• INPUT DATA
————

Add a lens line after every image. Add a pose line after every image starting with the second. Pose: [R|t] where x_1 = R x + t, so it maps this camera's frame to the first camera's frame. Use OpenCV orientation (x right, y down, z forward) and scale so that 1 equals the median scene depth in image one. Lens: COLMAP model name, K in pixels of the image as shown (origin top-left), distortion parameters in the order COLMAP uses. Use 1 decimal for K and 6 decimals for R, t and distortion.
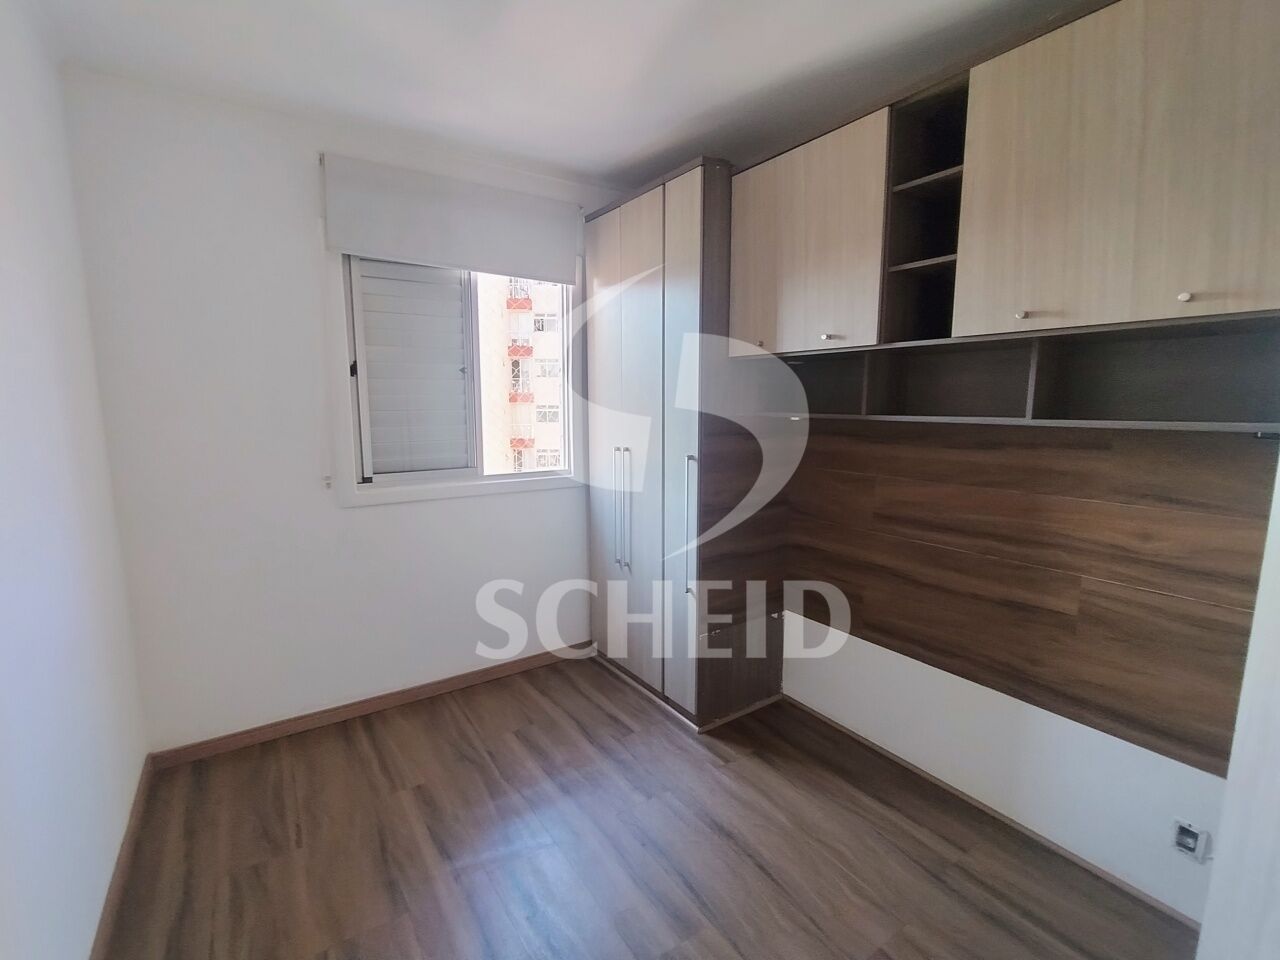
lens RADIAL K [[582.1, 0, 641.8], [0, 582.1, 482.9], [0, 0, 1]] dist [-0.014522, 0.006779]
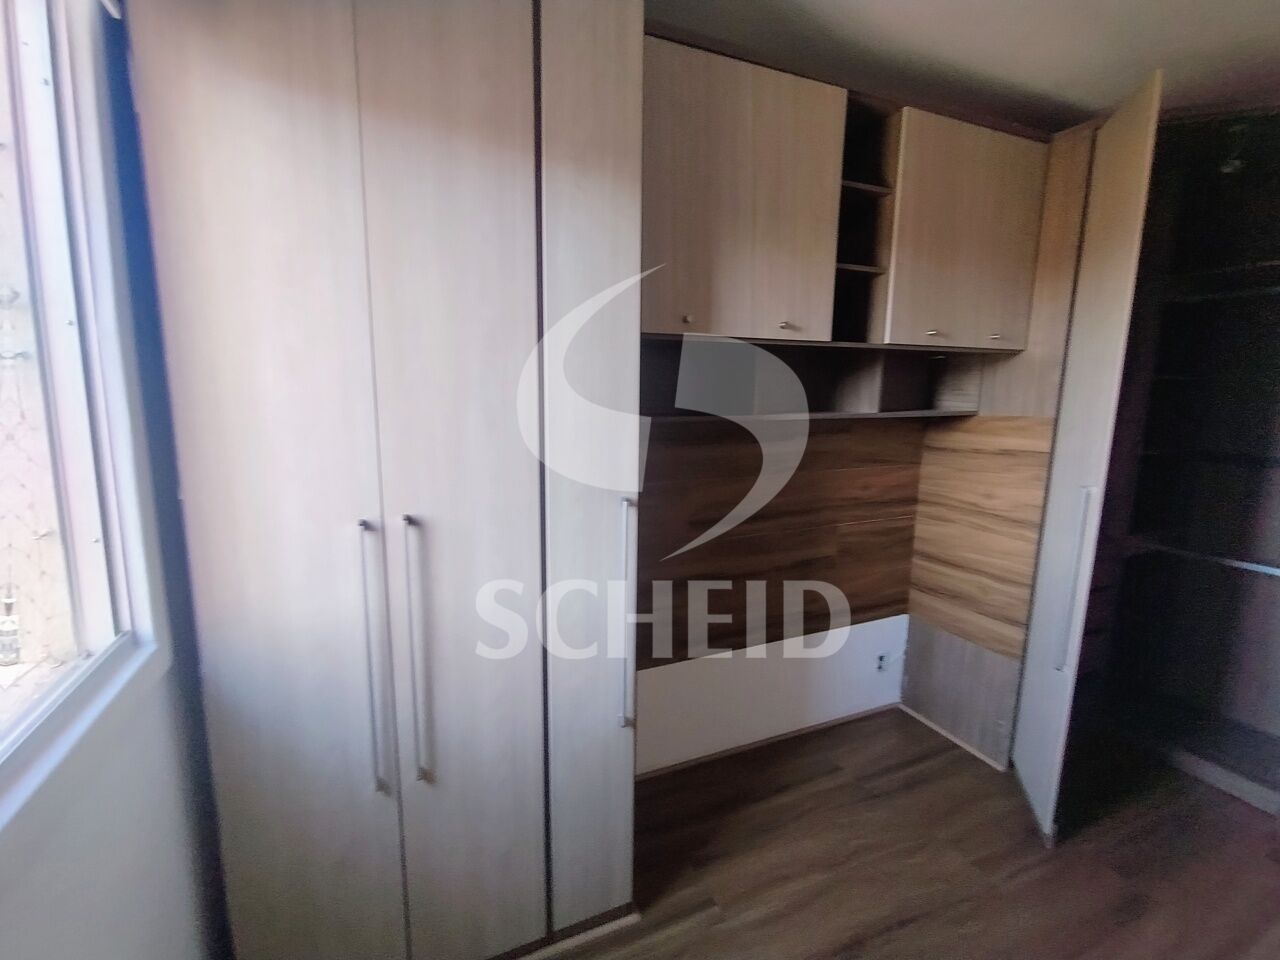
lens RADIAL K [[582.1, 0, 641.8], [0, 582.1, 482.9], [0, 0, 1]] dist [-0.014522, 0.006779]
pose [[0.168120, -0.162322, 0.972310, -0.645694], [0.131655, 0.981210, 0.141044, -0.194302], [-0.976935, 0.104297, 0.186331, 1.198294]]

————

• WHAT TO DO
Please reproduce the whole listing exactly; the pictures stay out.

• EXPECTED ANSWER
Add a lens line after every image. Add a pose line after every image starting with the second. Pose: [R|t] where x_1 = R x + t, so it maps this camera's frame to the first camera's frame. Use OpenCV orientation (x right, y down, z forward) and scale so that 1 equals the median scene depth in image one. Lens: COLMAP model name, K in pixels of the image as shown (origin top-left), distortion parameters in the order COLMAP uses. Use 1 decimal for K and 6 decimals for R, t and distortion.
lens RADIAL K [[582.1, 0, 641.8], [0, 582.1, 482.9], [0, 0, 1]] dist [-0.014522, 0.006779]
lens RADIAL K [[582.1, 0, 641.8], [0, 582.1, 482.9], [0, 0, 1]] dist [-0.014522, 0.006779]
pose [[0.168120, -0.162322, 0.972310, -0.645694], [0.131655, 0.981210, 0.141044, -0.194302], [-0.976935, 0.104297, 0.186331, 1.198294]]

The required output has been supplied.